Rheine ohne Rassismus
Am 13. Dezember 2011 unterzeichnete der Rat der Stadt Rheine eine Agenda gegen Diskriminierung. Das Projekt "Setz dich ein! Stadt ohne Rassismus - Rheine mit Courage" war von der Stadtschülervertretung ins Stadtparlament eingebracht worden.
Die PolitikerInnen dankten den SchülerInnen für Ihr Engagement. "Herzlichen Dank, dass sie sich so überaus stark engagieren für unsere Stadt, für eine Stadt ohne Rassismus", so die Bürgermeisterin Angelika Kordfelder. Alle Ratsmitglieder unterschrieben einzeln die Antidiskriminierungsagenda und verpflichteten sich damit, Diskriminierungen jeglicher Art entgegen zu treten und Zivilcourage zu zeigen. Dies sei der einzige wirksame Weg, rechtsextremen Kräften in der Gesellschaft entgegen zu wirken, so der Rat der Stadt Rheine.
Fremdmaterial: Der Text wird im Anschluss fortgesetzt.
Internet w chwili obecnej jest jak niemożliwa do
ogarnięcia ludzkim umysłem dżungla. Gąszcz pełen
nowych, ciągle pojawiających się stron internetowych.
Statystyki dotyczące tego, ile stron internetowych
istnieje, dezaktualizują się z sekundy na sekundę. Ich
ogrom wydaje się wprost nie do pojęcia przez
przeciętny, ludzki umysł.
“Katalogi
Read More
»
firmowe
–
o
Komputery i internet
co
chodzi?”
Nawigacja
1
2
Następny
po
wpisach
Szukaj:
Menschen aus 100 Nationen leben in Rheine. Doch für das friedliche Miteinander muss man kämpfen, rassistischen Parolen entgegentreten. "Rheine ist keine Insel. Auch hier gab es schon NPD-Versammlungen und Molotov-Anschläge auf türkische Einrichtungen. Umso mehr müssen wir uns für Toleranz und demokratische Werte einsetzen", sagte Jürgen Roscher, SPD-FRaktionsvorsitzender und Leiter der Dirketion Kriminalität bei der Kreispolizeibehörde Steinfurt. In der Agenda heißt es unter anderem: "Niemand darf aufgrund der ethnischen Herkunft, der Religion, des gesellschaftlichen Status, des Geschlechts, der sexuellen Individualisierung oder sonstiger Art benachteiligt werden."
Die Agenda beinhaltet auch Projektarbeiten und Workshops zu Themen wie Rechtsradikalismus und Rassismus mit SchülerInnen der weiterführenden Schulen in Rheine. In der Stadt gibt es inzwischen vier Courage-Schulen.